Maza's Story - Bethel Travels to Ethiopia

Authored by: 
Cassie Lachance, Zion Mennonite Fellowship

 

 

The room was small and dark. Shadows clung to the walls and flickered with the changing daylight seeping through the door. On the floor water glinted in patches. Every thing had been washed and the room was spotless in anticipation for us: three white people, three strangers. Against the left wall was a bureau, against the right a table and in the corner was a bed. Sweeping aside a curtain we were shown into another small, dark room straight ahead. It was so dark all I remember seeing were some woven baskets and a little fire. There was a patch of daylight onwards, at the back of that room. Stepping out we discovered the tiniest back yard I’d ever seen, and the outhouse. That was it.

 

After our humble tour we retreated back to the front room where we sat on chairs and examined the room intensely in search of pleasant things to say. Maza spoke very good English so between the three of us we kept somewhat of a conversation going by asking her questions about herself, her sister and their home.

 

Her story is this story, the one I am trying to loyally retell from flickering memories.

 

Tom, Crystal and I were introduced to Maza at the orphanage. It was the Sunday afternoon that we were to spend visiting the families of the kids who aren’t necessarily orphans but come to Yosef to receive support from the orphanage because their parents can’t support them. Together we walked out of the orphanage compound and headed towards the main road so we could catch a bajaj to get to her home. Everyone stopped what they were doing to watch as the girl led us from the bajaj into one of the houses along the street. I prayed that we wouldn’t cause any trouble for them after we left.

 

Maza introduced us to her sister, Baiza, and two of their friends that were there as well. We were treated with the utmost respect and were given orange Miranda to drink while sitting on the only chairs they had. Baiza brought out their coffee making kit and the ceremony began. While we watched, fascinated with the gebena (traditional Ethiopian coffee pot) being heated on the red coals, the fragrant smell of coffee filling our noses and the young girl shyly preparing the traditional drink, Maza unfolded her story.

 

Death had hung his hat and cloak in their home. The girls’ father died when they were very young but they were blessed with a mother who was a school teacher: an educated woman who could earn a good income. Their mother was a Christian and the girls also chose to follow Christ.
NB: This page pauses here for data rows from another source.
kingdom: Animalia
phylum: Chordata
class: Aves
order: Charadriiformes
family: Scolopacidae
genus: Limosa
I am sure things were still tough but from what I could tell by Maza’s voice and gestures, these were happy times. Then four years ago, when Maza was fifteen and Baiza eleven, their mother died. We didn’t ask why or how or how they have managed till now.  I still don’t know the answers but I believe Baiza and Maza are still struggling to lift that heavy shroud from their young shoulders.

 

As far as I could tell, Maza has been looking after her sister for the past four years. Somehow they have managed to keep a house and the furniture that belonged to their parents. Baiza, who is now fifteen, lives at home, alone; while her sister is currently studying at the university in Nazret. Maza comes back every Sunday to visit. We asked if anyone was looking after Baiza and were glad to hear that their friends looked in from time to time.

 

I guess this is a story of strength and God’s faithfulness. I am nineteen years old and I can’t imagine how hard it would be to be fifteen and taking care of my sisters, trying to fill the roll of mother and father and being the breadwinner and still going to school and keeping my grades up so that maybe one day I could go to university and then get a good job. I can’t imagine being eleven and losing my mother, my sole caregiver. I can’t imagine the pain and sorrow of watching my sister struggle to support us and trying to fill the spot of my mother, of trying to teach me things my mother should have, and tell me the stories that should have been my mother’s to tell. And yet by the grace and love of their Heavenly Father they have survived and are glowing. Their church family and friends have been most supportive and Maza told us how she and her sister are in the choir at church. There was a certain sadness that still clings to that house but the sisters who live in that dark house shine with love for each other. We weren’t supposed to but we gave them a gift, to cover the cost of the bajaj and a little extra so that the two sisters could treat themselves. The tears in Maza’s eyes were priceless.